Образ последнего солдата цивилизации, воюющего на далёком континенте за демократию, вызывал симпатию у многих в Европе и в США. И это позволяло Хану нормально выстраивать свой бизнес.

Наёмники были главной ударной силой в этой войне. Африканцы нуждались в их поддержке, ибо не имели собственных лётчиков. Организовав так называемую «крейзи-компанию», Хан начал вербовать нужные кадры по всему миру. Формально его фирма занималась наймом персонала для охраны объектов нефтепромысла и газопроводов на Ближнем Востоке и Северной Африке. Но на самом деле бывший гитлеровский ас поставлял платёжеспособным заказчикам первоклассных лётчиков и авиатехников не столько для охраны и проведения ограниченных полицейских операций, сколько для полноценной войны. Это было самым выгодным делом. Ведь даже в беднейших регионах мира заказчики были готовы неплохо оплачивать труд квалифицированных наёмников. Лётчики по понятным причинам были в особой цене. Неудивительно, что некоторые офицеры-отставники охотно отправлялись за тридевять земель на заработки. Не все они могли устроиться у себя дома в солидную авиакомпанию, занять место личного пилота какого-нибудь миллиардера или сесть за штурвал полицейского вертолёта. Конечно, получая солидную пенсию, можно было не думать о хлебе насущном и о том, на что ты будешь завтра заправлять свой «мустанг». Но какой же пресной была жизнь на гражданке! Неудивительно, что Хан регулярно, хотя и не слишком часто, получал просьбы о трудоустройстве.

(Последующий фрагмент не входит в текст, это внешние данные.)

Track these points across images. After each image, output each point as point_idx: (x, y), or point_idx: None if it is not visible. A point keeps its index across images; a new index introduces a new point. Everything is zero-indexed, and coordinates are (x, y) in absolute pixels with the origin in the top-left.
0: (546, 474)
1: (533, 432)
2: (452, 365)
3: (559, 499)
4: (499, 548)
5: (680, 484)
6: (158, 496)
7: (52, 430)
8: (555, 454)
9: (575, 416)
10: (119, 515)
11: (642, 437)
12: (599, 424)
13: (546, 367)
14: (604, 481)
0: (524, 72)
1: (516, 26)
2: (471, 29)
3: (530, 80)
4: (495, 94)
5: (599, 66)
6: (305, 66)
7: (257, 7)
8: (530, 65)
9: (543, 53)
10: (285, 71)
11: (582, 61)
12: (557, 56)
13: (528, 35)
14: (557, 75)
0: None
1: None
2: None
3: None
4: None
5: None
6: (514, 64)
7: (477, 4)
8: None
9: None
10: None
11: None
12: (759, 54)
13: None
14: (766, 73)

Правда, для тех, кто выбирал такую работу, высокие гонорары были сопряжены с огромным риском. Особенно это относилось к Чёрному континенту. Африканский авиационный рынок труда всегда имел у профессионалов репутацию дикого. Поэтому многих квалифицированных специалистов сюда было не заманить никакими пряниками. Хан встречал лётчиков, которые прямо говорили ему, что лучше они будут стричь газон в гольф-клубе в Майами или мыть грязную посуду в третьесортном китайском ресторанчике в Сан-Франциско, чем за полторы тысячи долларов в месяц летать в качестве приманки для партизан над джунглями на технике, которая уже дюжину раз выработала отпущенный ей ресурс.

Только самые отчаянные авиационные легионеры, как правило, с большим военным опытом, не обращая внимания на предупреждения своих дипломатов и слёзные уговоры жён, жёлтую лихорадку и вездесущую малярию, соглашались летать на допотопной технике, наземное обслуживание которой производилось на самом примитивном уровне.

Особенно рисковали те, кто подписывал контракт с так называемыми «Сумасшедшими операторами» — Crasyops. Это были небольшие структуры с крохотным бюджетом и крайне агрессивным настроем любой ценой зацепиться за уже почти поделённый более крупными игроками рынок. Такие компании промышляли везде, где пахло кровью и долларами. Пилоты нужны были владельцам Crasyops лишь до тех пор, пока они были способны приносить им прибыль в кабине самолёта или вертолёта. Обычно в типовых контрактах, которые предлагались потенциальным наёмникам, не были прописаны компенсации, например, в случае их гибели или получения тяжёлого увечья при выполнении профессиональных обязанностей. Судьба сбитых, пропавших без вести или покалечившихся лётчиков в этом бизнесе мало кого волновала.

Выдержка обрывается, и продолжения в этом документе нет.